Records for processing:
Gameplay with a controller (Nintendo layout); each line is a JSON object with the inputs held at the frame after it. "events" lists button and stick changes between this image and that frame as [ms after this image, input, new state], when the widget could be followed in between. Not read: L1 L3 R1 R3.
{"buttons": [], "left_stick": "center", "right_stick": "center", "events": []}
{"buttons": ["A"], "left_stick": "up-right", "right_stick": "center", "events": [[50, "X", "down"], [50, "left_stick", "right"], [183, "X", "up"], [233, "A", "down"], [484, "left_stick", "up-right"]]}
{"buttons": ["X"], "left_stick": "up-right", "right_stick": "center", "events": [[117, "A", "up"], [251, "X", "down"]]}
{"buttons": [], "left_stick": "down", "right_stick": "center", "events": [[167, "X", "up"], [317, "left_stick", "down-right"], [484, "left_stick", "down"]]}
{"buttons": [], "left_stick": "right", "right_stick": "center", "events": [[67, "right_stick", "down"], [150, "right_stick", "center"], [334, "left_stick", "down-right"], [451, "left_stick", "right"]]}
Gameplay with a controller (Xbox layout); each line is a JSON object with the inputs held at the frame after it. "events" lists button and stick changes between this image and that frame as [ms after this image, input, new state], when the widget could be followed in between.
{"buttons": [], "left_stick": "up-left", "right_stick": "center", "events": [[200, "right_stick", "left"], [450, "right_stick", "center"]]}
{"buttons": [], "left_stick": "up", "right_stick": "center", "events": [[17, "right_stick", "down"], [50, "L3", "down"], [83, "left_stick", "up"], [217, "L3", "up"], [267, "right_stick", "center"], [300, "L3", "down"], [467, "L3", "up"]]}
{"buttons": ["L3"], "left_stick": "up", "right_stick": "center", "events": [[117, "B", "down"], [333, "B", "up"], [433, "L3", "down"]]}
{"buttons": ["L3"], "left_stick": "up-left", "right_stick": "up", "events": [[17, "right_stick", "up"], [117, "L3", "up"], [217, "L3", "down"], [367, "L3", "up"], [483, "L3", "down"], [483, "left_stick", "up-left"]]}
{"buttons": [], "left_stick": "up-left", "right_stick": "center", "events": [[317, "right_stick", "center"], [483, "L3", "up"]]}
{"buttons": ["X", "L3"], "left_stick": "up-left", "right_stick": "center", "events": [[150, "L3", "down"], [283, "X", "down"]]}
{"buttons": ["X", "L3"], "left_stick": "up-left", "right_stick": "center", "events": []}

Description of the task: Where the material contains a line with "changes", return that line.

Task result:
Gameplay with a controller (Nintendo layout); each line is a JSON object with the inputs held at the frame after it. "events" lists button and stick changes between this image and that frame as [ms after this image, input, new state], when the widget could be followed in between. Not read: L1 L3 R1 R3.
Gameplay with a controller (Xbox layout); each line is a JSON object with the inputs held at the frame after it. "events" lists button and stick changes between this image and that frame as [ms after this image, input, new state], when the widget could be followed in between.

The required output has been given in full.